Hygge ist ein derzeit vielgehörter und -gelesener dänischer Ausdruck für ein Lebensgefühl, das seinen Ursprung im Norden Europas hat. Die Dänen gelten als besonders glückliches Volk dieses Planeten.
Doch was steckt hinter diesem "Wohlfühl-Konzept", das die Dänen leben, obwohl sie von langen Wintern, kalten Temperaturen und Dunkelheit begleitet werden? Zeitgeist?
"Hygge" ist ursprünglich ein altes norwegisches Wort, die Dänen haben es von den Norwegern übernommen, mit denen sie für Hunderte von Jahren in einem Königreich geeint waren.
Hygge ist, was Behaglichkeit und Wohlgefühl verbreitet, und es ist das Streben nach täglichem Glück.

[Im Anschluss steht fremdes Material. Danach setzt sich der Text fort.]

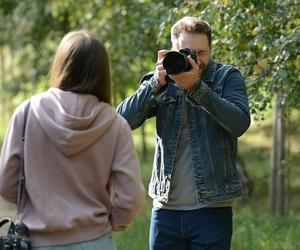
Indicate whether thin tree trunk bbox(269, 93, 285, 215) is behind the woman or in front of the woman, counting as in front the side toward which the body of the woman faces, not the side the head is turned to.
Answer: in front

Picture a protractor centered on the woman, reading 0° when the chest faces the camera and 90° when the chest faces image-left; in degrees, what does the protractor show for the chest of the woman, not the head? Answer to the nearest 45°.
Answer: approximately 180°

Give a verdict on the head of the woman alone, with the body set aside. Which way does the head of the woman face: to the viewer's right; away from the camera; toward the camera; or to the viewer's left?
away from the camera

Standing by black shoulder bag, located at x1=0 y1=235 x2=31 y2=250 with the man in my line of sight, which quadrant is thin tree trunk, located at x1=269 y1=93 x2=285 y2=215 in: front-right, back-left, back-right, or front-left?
front-left
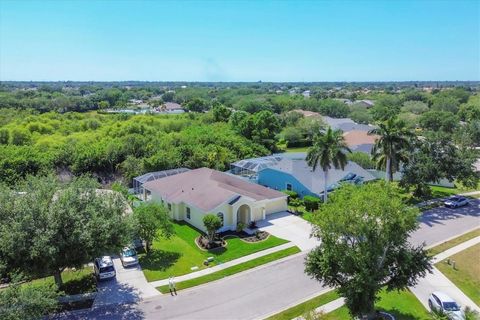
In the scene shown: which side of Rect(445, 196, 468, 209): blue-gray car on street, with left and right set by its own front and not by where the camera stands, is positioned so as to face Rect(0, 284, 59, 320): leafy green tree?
front

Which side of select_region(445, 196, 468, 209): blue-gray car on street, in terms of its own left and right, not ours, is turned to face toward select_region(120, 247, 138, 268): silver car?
front

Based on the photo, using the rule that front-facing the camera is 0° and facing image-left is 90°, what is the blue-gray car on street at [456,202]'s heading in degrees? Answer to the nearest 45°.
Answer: approximately 45°

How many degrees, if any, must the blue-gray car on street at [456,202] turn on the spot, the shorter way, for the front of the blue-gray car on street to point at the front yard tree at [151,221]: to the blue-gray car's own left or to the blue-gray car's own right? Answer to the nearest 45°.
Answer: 0° — it already faces it

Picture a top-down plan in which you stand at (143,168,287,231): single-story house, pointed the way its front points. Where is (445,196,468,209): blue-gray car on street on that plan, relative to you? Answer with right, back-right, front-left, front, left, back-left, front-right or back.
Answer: front-left

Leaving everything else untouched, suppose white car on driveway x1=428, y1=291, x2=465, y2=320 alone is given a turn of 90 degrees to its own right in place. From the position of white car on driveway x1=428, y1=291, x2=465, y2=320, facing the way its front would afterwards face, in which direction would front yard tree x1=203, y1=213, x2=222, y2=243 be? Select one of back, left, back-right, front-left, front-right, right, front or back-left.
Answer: front-right

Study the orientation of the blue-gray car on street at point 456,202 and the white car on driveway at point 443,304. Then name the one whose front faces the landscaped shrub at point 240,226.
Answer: the blue-gray car on street at point 456,202

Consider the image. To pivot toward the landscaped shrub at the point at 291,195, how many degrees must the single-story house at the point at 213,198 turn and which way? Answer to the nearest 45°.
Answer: approximately 90° to its left

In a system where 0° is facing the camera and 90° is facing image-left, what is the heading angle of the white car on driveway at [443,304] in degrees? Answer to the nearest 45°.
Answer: approximately 315°
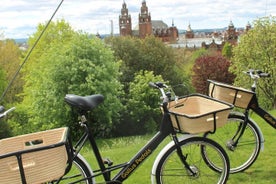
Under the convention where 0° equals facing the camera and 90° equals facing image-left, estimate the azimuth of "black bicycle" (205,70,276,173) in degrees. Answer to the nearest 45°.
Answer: approximately 90°

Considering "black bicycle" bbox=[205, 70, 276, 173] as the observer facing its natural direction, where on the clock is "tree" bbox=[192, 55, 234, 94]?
The tree is roughly at 3 o'clock from the black bicycle.

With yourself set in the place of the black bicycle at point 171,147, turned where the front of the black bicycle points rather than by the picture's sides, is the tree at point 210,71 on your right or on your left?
on your left

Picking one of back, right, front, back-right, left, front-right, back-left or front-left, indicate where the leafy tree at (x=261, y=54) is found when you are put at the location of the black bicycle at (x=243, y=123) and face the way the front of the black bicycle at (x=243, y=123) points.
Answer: right

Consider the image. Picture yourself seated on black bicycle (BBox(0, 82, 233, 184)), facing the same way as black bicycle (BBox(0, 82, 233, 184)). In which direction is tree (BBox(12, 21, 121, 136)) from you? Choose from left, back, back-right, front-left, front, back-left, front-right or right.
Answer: left

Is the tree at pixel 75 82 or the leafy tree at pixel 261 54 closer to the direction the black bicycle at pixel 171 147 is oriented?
the leafy tree

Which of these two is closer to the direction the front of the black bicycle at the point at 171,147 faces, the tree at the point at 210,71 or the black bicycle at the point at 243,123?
the black bicycle

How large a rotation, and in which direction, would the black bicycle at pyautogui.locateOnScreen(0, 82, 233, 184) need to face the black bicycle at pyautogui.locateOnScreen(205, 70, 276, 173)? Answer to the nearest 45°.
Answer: approximately 45° to its left

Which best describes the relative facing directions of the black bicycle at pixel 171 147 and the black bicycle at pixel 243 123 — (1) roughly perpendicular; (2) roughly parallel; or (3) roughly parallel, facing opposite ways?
roughly parallel, facing opposite ways

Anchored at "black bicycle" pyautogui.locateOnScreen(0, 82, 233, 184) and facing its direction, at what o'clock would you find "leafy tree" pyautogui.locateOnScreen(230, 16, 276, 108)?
The leafy tree is roughly at 10 o'clock from the black bicycle.

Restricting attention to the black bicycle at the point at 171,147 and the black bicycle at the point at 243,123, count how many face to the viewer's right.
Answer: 1

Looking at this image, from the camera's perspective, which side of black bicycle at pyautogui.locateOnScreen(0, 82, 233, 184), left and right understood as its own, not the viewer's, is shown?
right

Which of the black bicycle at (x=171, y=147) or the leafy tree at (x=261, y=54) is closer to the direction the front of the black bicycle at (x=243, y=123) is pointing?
the black bicycle

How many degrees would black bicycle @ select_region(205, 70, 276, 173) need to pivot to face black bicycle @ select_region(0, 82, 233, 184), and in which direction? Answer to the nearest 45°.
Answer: approximately 45° to its left

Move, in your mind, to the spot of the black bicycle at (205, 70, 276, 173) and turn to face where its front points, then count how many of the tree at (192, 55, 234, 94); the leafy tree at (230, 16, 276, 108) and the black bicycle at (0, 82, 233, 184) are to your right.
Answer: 2
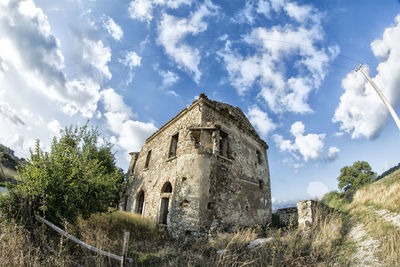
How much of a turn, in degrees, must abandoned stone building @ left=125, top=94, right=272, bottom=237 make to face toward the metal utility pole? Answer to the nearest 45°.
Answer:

Dabei scheint es den Menschen im Norden gegeben zu sein, Wohlstand und Wohlbefinden gut zu trennen. Hyggelig zu leben bedeutet, Heiterkeit und Zufriedenheit in einem bevorzugt intimen Rahmen zu genießen.
Interessant ist allemal, dass alle nordischen Länder in den Top Ten des World Happiness Reports vertreten sind. Für diesen Glücksbericht werden soziale und ökonomische Umfragedaten einzelner Länder analysiert, wie zum Beispiel Einkommen, Freiheit in den eigenen Entscheidungen, Arbeitsbedingungen und Gesundheit.
"Hygge" zeigt sich in der typisch dänischen Lebenswelt auch deutlich in der dänischen Kultur des Einrichtens; Dänen gelten als begeisterungsfähig für Innenarchtitektur, die Geborgenheit verbreitet. Dabei geht es nicht nur um gutes Aussehen einer Inneneinrichtung, sondern auch darum, dass sich Möbel gut anfühlen.
Wohnen wird also auch als ein Fest für die Sinne verstanden: Denn wenn unsere Hände Holz und Keramik berühren, fühlt sich das komplett anders an als der Kontakt unseres größten Sinnesorgans mit Stahl, Glas oder Kunststoff.
Zum "Hygge-Gefühl" können Düfte genauso beitragen wie ein Paar Wollsocken, ein kuscheliger Pullover, ein köstlicher Tee oder Schokolade. Süßes Soulfood ist eben auch Bestandteil von Hygge.
Das soziale Leben der Dänen spielt sich bevorzugt in ihrem Zuhause ab, was für einen Südländer, der gerne in Cafés auf Freunde trifft, möglicherweise nicht ganz nachvollziehbar ist. Ein Italiener meint vielleicht: Wer braucht "Hygge", wenn er das "Dolce Vita" haben kann? Südländische Temperaturen, Sonne, Strand und Meer und ein Gläschen Wein sollen also auch Seelen wärmen; Wollsocken, Tee und Kuschelpullover exklusive.
Glück findet sich sicherlich in unterschiedlichen Lebensarten, wahrscheinlich gibt es allerdings auch einige Berührungspunkte: Gaumenfreuden spielen offensichtlich hier wie dort eine nicht wegzudenkende Rolle, Freunde sind wichtig, Alltag und Sorgen sollen keinen Zugang zur heilen Welt haben.
Nachdenklich macht mich, dass die meisten Menschen unserer westlichen Lebenswelt mit Sicherheit zuviel Augenmerk darauf legen, scheinbaren gesellschaftlichen und beruflichen Erfolgen hinterher zu hasten. Als Ausgleich finden sie sich von Zeit zu Zeit in teuren Wellnessoasen, die versprechen, der ideale Ort dafür zu sein, einmal "die Seele baumeln zu lassen". Doch: Wollen wir das wirklich, der Seele beim unausgeglichenen Baumeln zusehen?
Einerlei, was uns näher ist - Hygge oder Dolce Vita? -, letztendlich zählt wohl nur, in der Gegenwart zu leben und zu sein!
„Keine Zukunft vermag gutzumachen, was du in der Gegenwart versäumst“, das meinte schon Albert Schweitzer.